Further study and more cases are required to evaluate how much or what kinds of defects are appropriate for this concept to be utilized; however, by establishing the indication of this procedure more firmly, we may be able to use this method more frequently and widely for lower eyelid defects due to the various benefits of SMKS, including its simplicity and lower level of invasiveness.

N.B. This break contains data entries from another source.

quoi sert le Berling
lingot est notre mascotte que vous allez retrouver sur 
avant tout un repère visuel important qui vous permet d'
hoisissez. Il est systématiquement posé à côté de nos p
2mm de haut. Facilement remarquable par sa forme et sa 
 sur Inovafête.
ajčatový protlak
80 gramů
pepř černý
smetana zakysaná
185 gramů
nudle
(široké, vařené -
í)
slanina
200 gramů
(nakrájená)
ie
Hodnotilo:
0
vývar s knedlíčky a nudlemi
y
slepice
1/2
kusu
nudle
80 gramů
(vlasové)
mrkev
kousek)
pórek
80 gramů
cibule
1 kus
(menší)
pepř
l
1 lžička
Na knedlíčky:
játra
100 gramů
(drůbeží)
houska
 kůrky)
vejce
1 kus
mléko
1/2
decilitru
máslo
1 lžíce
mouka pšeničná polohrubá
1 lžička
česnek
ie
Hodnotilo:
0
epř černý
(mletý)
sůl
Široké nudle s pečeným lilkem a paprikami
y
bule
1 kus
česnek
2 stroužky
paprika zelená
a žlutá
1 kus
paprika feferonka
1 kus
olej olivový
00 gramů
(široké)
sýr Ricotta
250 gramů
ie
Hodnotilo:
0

In this article, we applied SMKS for the reconstruction of oblong full-thickness lower eyelid margin defect combined with posterior lamella reconstruction using a chondromucosal graft. We used this morphological revision procedure as a reconstructive procedure for eyelid margin defect by considering the lower eyelid margin defect as a morphological deformity of the lower eyelid, and good results were obtained without any major complications. The maximum length of the vertical skin defect in our cases was 9 mm, and further study is required to evaluate proper defects to utilize SMKS because skin redundancy on the lower eyelid varies depending on the patient’s age and condition.
However, morphological revision does not require donor tissue to fill the defect; thus, we were able to perform the reconstruction simply, firmly, and less invasively.